Único governador negro eleito da história do Rio Grande do Sul, Alceu de Deus Collares morreu às 2h40min desta terça-feira (24), aos 97 anos.
Vítima de pneumonia, ele estava internado desde segunda-feira (16) no Hospital Mãe de Deus, em Porto Alegre, que emitiu boletim médico na manhã desta terça informando o falecimento por “falência múltipla de órgãos” (leia a íntegra abaixo). Há oito anos, o ex-governador foi diagnosticado com enfisema pulmonar.
Collares deixa a mulher, Neuza Canabarro, os dois filhos — Antônio e Adriana —, a enteada Celina Carvalho e uma biografia marcada pela autenticidade.
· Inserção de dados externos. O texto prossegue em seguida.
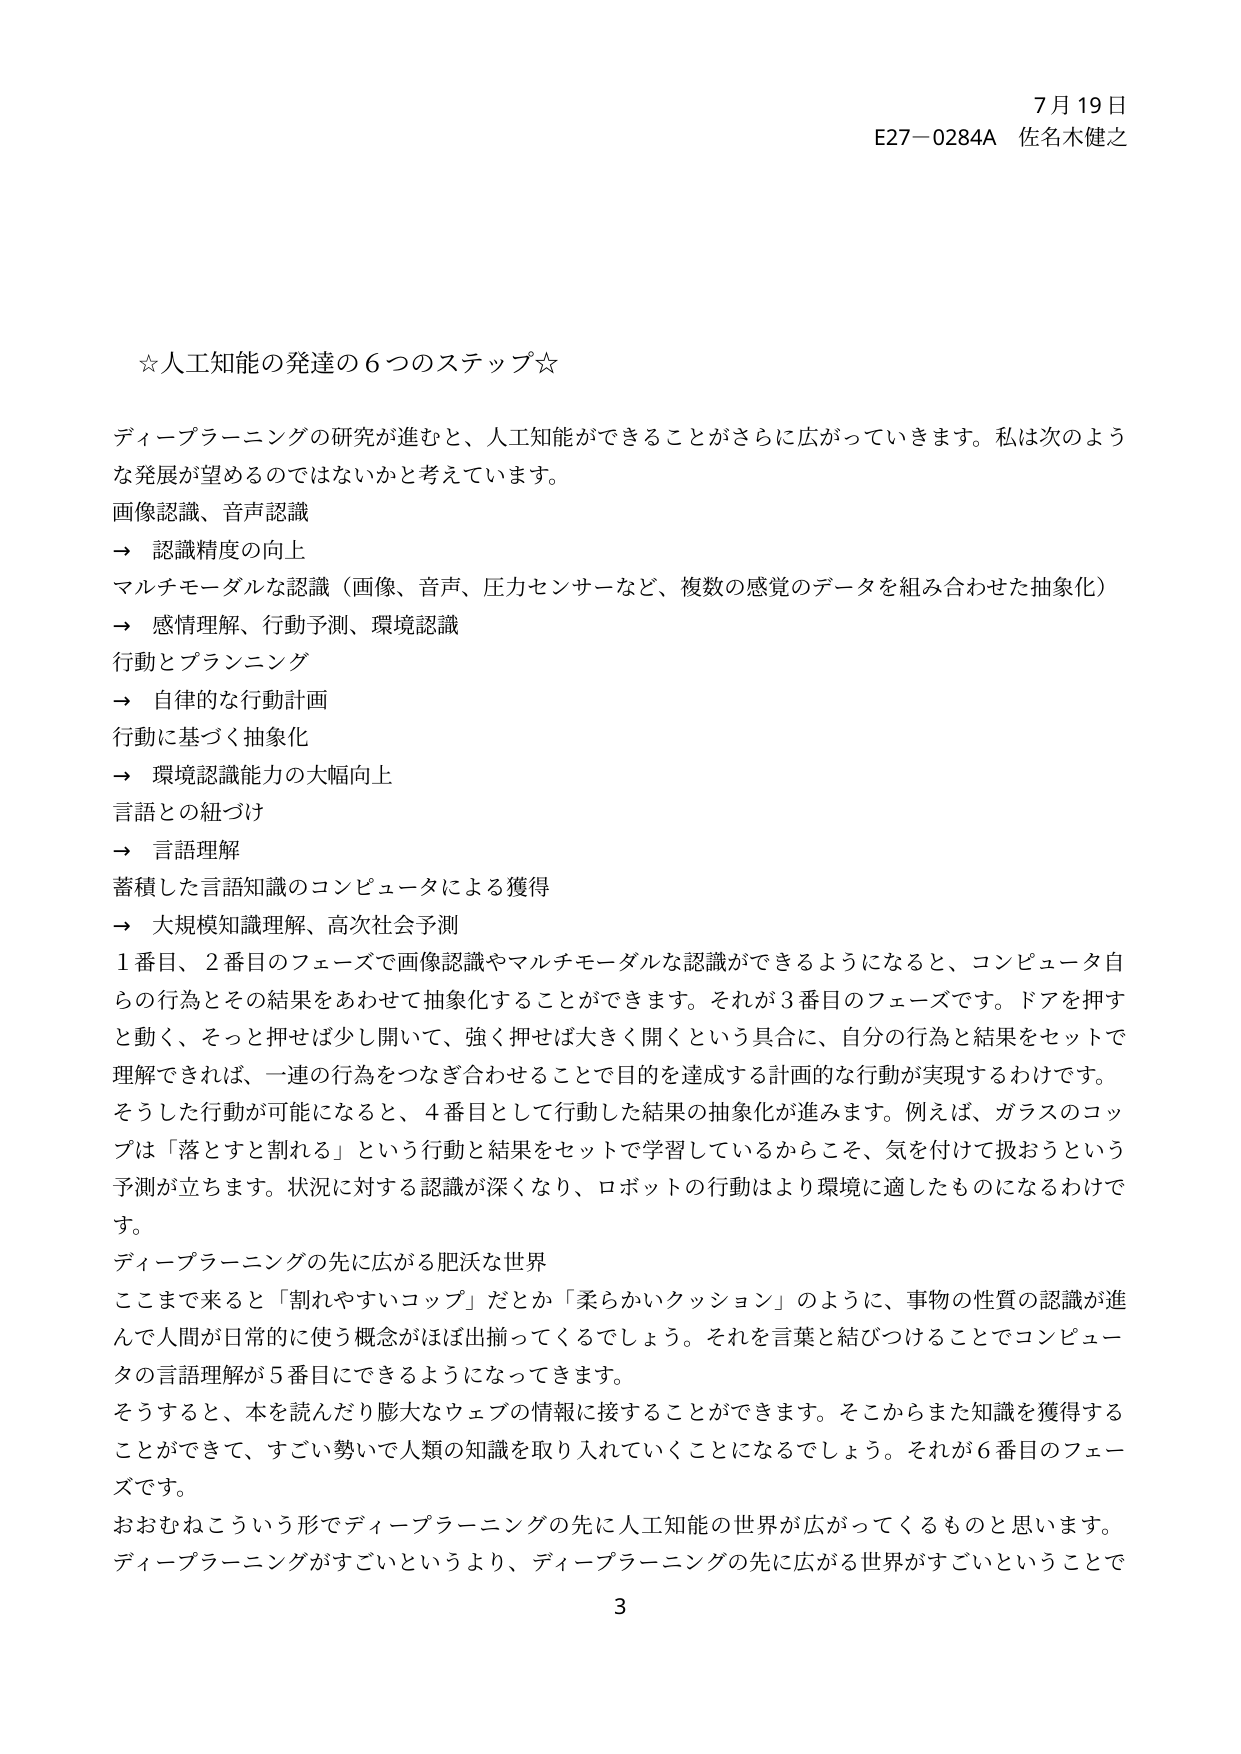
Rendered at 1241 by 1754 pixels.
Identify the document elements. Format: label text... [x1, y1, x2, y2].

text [112, 1505, 1128, 1580]
text そうすると、本を読んだり膨大なウェブの情報に接することができます。そこからまた知識を獲得することができて、すごい勢いで人類の知識を取り入れていくことになるでしょう。それが６番目のフェーズです。 [112, 1392, 1128, 1505]
text 画像認識、音声認識 [112, 492, 1128, 530]
text → 環境認識能力の大幅向上 [112, 755, 1128, 792]
text 行動に基づく抽象化 [112, 717, 1128, 755]
text 言語との紐づけ [112, 792, 1128, 830]
text ディープラーニングの先に広がる肥沃な世界 [112, 1242, 1128, 1280]
text 蓄積した言語知識のコンピュータによる獲得 [112, 867, 1128, 905]
text → 自律的な行動計画 [112, 680, 1128, 717]
text １番目、２番目のフェーズで画像認識やマルチモーダルな認識ができるようになると、コンピュータ自らの行為とその結果をあわせて抽象化することができます。それが３番目のフェーズです。ドアを押すと動く、そっと押せば少し開いて、強く押せば大きく開くという具合に、自分の行為と結果をセットで理解できれば、一連の行為をつなぎ合わせることで目的を達成する計画的な行動が実現するわけです。 [112, 942, 1128, 1092]
text そうした行動が可能になると、４番目として行動した結果の抽象化が進みます。例えば、ガラスのコップは「落とすと割れる」という行動と結果をセットで学習しているからこそ、気を付けて扱おうという予測が立ちます。状況に対する認識が深くなり、ロボットの行動はより環境に適したものになるわけです。 [112, 1092, 1128, 1242]
text ☆人工知能の発達の６つのステップ☆ [112, 342, 1128, 380]
text 行動とプランニング [112, 642, 1128, 680]
text マルチモーダルな認識（画像、音声、圧力センサーなど、複数の感覚のデータを組み合わせた抽象化） [112, 567, 1128, 605]
text → 感情理解、行動予測、環境認識 [112, 605, 1128, 642]
text ここまで来ると「割れやすいコップ」だとか「柔らかいクッション」のように、事物の性質の認識が進んで人間が日常的に使う概念がほぼ出揃ってくるでしょう。それを言葉と結びつけることでコンピュータの言語理解が５番目にできるようになってきます。 [112, 1280, 1128, 1392]
text → 認識精度の向上 [112, 530, 1128, 567]
text ディープラーニングの研究が進むと、人工知能ができることがさらに広がっていきます。私は次のような発展が望めるのではないかと考えています。 [112, 417, 1128, 492]
text → 大規模知識理解、高次社会予測 [112, 905, 1128, 942]
text → 言語理解 [112, 830, 1128, 867]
Natural de Bagé, onde cresceu vendendo laranjas, Collares conservou a fama de falar como se discursasse: acentuando palavras com gestos largos, intercalando máximas com declamações de poesia gaudéria.
O poema mais repetido era dele mesmo, composto em 1977. Naquele ano, Collares gozava o posto de deputado federal mais votado do Estado — já havia sido vereador de Porto Alegre, mas antes fora centromédio do Guarany de Bagé, além de carteiro e telegrafista concursado. Intitulado O Voto e o Pão, o poema invocava ritmo de marcha. Collares repetia o estribilho “O voto é tua única arma/ Põe o teu voto na mão/ O voto é tua única arma/ Põe o teu voto na mão” e pavimentava a trajetória de líder popular.
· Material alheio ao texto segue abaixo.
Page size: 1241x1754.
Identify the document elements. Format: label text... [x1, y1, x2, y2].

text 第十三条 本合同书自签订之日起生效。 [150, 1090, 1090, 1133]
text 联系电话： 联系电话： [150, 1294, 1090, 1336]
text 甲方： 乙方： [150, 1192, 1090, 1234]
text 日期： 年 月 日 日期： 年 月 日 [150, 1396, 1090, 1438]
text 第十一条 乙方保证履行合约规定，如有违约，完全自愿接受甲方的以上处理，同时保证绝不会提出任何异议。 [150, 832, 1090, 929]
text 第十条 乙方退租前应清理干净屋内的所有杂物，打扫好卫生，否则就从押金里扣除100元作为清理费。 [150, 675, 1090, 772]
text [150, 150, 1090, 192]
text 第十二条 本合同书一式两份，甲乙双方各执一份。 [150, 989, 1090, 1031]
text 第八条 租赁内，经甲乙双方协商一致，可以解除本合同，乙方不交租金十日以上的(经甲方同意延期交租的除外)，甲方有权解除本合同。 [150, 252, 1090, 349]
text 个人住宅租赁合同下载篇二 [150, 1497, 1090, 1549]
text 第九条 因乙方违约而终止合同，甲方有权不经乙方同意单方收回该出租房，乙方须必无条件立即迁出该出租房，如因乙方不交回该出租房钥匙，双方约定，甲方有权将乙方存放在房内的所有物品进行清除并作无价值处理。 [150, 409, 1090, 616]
Leia a íntegra do boletim médico
“HOSPITAL MÃE DE DEUS
Boletim Médico
O Hospital Mãe de Deus comunica com pesar o falecimento do ex-governador Alceu de Deus Collares nesta terça-feira (24), às 2h40min, em decorrência de falência múltipla de órgãos. Aos 97 anos, ele havia sido internado no dia 16 de dezembro.
Consternados, expressamos nossas condolências à família e amigos, compartilhando a dor pela perda.
Porto Alegre, 24/12/2024.
Dr. Daniel Souto Silveira – Coordenador do Serviço de Cardiologia
Dr. Euler Manenti – Diretor Médico”
Plano de governo arquitetado em motel
Após três mandatos na Câmara Federal, virou prefeito da Capital em 1985, na primeira eleição direta desde o golpe militar. Na mesma época, conheceu Neuza — uma professora 18 anos mais jovem, repleta de ideias para alavancar a educação do Estado. Os dois se apaixonaram e o prefeito divorciou-se da mãe de seus filhos, Antônia (morta em 2011), em uma separação conturbada.
Quando se elegeu governador, em 1990, Collares nomeou a novata primeira-dama como secretária da Educação. Tudo parecia bem — naqueles tempos, segundo ele, planos de governo eram arquitetados com Neuza em motéis —, mas a boa fase esbarrou na fúria da oposição.
Neuza figurou no centro de controvérsias: o calendário rotativo nas escolas, a reforma na ala residencial do Palácio Piratini, uma série de medidas foi apedrejada pelo PT. Por outro lado, Collares e a mulher eram festejados pela implantação dos Centros Integrados de Educação Pública (Cieps) — escolas de turno integral idealizadas por Leonel Brizola (1922-2004), ídolo de Collares e colega de partido desde o antigo PTB, que originou o PDT.
O desgaste no governo foi tanto que Collares desistiu de concorrer ao Senado em 1994. Voltou à Câmara com a pior votação de 1998, se reelegeu em 2002 e, mantendo a promessa de sempre apoiar a esquerda, aliou-se ao PT de Lula e Dilma Rousseff nos últimos anos. Logo o PT, que um dia fora seu maior adversário. Ainda assim, um partido de esquerda.